There were 96 households, of which 25.0% had children under the age of 18 living with them, 44.8% were married couples living together, 12.5% had a female householder with no husband present, 4.2% had a male householder with no wife present, and 38.5% were non-families. 33.3% of all households were made up of individuals, and 10.5% had someone living alone who was 65 years of age or older. The average household size was 2.25 and the average family size was 2.88.

The median age in the city was 44.1 years. 20.4% of residents were under the age of 18; 6% were between the ages of 18 and 24; 26.3% were from 25 to 44; 31.5% were from 45 to 64; and 15.7% were 65 years of age or older. The gender makeup of the city was 50.0% male and 50.0% female.

==Education==
Ford is a part of USD 459 Bucklin. The Bucklin High School mascot is Bucklin Red Aces.

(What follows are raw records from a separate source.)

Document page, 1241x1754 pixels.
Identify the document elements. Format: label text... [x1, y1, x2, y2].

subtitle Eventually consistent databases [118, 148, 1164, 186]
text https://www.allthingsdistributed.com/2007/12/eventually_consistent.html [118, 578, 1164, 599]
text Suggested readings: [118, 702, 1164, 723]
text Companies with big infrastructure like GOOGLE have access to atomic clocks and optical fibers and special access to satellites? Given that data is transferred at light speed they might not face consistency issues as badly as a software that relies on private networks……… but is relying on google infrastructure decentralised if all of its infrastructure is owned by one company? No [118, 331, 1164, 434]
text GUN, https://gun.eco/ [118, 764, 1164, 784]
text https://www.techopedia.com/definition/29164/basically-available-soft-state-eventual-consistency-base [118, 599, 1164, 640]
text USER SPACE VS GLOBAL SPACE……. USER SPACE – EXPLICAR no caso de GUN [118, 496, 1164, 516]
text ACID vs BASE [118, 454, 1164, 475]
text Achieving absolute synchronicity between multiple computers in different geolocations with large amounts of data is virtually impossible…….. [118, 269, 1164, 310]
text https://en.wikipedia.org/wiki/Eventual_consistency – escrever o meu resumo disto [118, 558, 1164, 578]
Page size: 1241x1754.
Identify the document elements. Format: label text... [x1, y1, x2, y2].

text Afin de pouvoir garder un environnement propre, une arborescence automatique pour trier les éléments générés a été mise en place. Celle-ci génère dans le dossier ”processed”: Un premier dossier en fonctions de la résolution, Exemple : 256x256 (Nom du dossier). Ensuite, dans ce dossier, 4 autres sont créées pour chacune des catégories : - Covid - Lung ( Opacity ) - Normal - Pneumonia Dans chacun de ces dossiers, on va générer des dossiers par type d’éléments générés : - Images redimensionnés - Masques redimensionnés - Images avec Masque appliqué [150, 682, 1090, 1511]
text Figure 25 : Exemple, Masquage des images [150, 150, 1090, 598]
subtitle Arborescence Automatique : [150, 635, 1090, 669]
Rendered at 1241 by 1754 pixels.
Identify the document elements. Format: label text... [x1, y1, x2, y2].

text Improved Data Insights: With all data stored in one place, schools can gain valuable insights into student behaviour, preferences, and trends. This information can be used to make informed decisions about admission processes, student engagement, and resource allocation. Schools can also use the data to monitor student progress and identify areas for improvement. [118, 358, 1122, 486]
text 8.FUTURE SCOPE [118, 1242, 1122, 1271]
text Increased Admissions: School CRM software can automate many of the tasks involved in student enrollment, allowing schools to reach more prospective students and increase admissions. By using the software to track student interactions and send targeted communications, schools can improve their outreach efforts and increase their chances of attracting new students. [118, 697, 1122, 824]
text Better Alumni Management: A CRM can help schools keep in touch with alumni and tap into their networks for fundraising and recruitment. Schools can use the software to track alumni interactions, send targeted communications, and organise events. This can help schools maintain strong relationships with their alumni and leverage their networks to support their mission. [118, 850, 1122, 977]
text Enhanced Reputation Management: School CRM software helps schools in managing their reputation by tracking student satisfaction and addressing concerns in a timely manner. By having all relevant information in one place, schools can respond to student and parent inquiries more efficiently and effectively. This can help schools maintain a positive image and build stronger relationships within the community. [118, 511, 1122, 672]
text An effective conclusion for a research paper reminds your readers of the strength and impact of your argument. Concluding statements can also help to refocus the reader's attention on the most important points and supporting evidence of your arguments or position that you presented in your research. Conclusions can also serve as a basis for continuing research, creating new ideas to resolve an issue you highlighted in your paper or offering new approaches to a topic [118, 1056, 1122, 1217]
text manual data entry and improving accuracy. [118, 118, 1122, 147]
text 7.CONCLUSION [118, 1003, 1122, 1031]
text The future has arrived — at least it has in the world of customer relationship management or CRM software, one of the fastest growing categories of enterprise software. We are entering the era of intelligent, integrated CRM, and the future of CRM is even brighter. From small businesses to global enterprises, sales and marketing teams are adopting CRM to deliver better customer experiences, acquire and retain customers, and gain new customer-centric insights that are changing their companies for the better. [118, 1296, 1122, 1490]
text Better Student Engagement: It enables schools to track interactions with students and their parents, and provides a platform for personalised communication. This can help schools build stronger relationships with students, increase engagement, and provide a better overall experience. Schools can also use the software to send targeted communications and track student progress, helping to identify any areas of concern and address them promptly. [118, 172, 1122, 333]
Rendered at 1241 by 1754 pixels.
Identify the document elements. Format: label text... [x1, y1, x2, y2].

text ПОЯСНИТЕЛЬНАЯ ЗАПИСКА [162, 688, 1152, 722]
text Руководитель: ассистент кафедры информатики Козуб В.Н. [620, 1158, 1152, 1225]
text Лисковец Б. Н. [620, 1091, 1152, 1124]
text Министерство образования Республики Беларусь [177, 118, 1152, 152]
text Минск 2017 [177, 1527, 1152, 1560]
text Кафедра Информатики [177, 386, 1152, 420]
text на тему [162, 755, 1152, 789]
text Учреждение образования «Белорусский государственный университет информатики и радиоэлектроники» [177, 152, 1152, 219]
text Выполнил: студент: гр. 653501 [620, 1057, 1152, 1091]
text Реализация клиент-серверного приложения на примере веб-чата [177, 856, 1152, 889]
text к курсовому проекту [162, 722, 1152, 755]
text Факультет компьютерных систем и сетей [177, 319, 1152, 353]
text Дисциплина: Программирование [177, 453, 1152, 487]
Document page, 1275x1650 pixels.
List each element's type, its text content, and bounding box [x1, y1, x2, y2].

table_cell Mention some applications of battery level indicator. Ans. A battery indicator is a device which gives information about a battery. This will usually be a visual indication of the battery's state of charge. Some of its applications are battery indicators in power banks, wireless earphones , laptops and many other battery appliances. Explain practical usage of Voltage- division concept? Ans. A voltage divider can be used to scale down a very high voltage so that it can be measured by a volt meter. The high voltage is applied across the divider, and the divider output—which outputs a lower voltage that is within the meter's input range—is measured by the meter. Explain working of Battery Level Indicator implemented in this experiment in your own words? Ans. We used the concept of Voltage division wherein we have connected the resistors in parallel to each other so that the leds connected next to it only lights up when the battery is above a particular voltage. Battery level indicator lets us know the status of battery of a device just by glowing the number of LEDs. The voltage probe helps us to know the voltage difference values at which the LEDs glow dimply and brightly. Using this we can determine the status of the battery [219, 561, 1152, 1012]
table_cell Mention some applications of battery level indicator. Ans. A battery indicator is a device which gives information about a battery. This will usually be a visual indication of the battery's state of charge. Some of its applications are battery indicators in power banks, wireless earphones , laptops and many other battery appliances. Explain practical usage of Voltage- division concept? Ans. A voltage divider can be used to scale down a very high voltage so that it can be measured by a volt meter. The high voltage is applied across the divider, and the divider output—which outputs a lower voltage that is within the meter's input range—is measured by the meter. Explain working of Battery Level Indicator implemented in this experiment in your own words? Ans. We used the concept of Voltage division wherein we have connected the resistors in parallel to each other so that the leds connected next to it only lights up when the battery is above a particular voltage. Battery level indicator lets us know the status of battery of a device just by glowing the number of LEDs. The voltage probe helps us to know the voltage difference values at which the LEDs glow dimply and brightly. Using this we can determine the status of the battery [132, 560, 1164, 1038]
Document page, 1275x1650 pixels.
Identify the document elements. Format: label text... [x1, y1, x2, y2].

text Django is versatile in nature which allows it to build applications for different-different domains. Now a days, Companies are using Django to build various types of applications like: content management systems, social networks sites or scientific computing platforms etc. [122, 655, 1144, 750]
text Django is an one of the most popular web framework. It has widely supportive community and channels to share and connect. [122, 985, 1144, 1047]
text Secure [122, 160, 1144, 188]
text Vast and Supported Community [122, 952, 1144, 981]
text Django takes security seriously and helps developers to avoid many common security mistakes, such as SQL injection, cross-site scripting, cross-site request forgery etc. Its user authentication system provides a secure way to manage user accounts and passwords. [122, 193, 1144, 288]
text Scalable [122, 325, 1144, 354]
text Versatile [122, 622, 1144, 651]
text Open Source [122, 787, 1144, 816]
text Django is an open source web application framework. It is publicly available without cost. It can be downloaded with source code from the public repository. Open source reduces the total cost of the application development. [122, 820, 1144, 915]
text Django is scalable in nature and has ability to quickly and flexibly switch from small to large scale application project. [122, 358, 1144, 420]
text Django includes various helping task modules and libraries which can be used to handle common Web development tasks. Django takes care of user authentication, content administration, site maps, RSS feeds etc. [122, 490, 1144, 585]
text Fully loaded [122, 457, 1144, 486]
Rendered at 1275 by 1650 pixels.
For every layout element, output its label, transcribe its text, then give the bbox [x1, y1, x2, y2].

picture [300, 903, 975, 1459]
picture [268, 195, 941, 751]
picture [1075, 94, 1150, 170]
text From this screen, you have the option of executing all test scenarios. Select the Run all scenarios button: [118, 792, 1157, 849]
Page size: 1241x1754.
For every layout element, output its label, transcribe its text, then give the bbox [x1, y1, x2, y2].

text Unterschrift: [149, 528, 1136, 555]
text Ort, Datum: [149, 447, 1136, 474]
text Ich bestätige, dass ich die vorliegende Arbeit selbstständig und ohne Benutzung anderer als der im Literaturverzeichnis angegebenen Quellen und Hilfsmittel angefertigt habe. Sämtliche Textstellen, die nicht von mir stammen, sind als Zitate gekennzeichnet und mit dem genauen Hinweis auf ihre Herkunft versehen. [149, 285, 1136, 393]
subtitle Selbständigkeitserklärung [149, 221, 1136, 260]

Ford High School was closed in school unification. The Ford Bulldogs won the Kansas State High School boys class BB Track & Field championship in 1964 and 1966.

==Transportation==
The Chicago, Rock Island and Pacific Railroad formerly provided mixed train service to Ford on a line between Bucklin and Dodge City until at least 1952. As of 2025, the nearest passenger rail station is located in Dodge City, where Amtrak's Southwest Chief stops once daily on a route from Chicago to Los Angeles.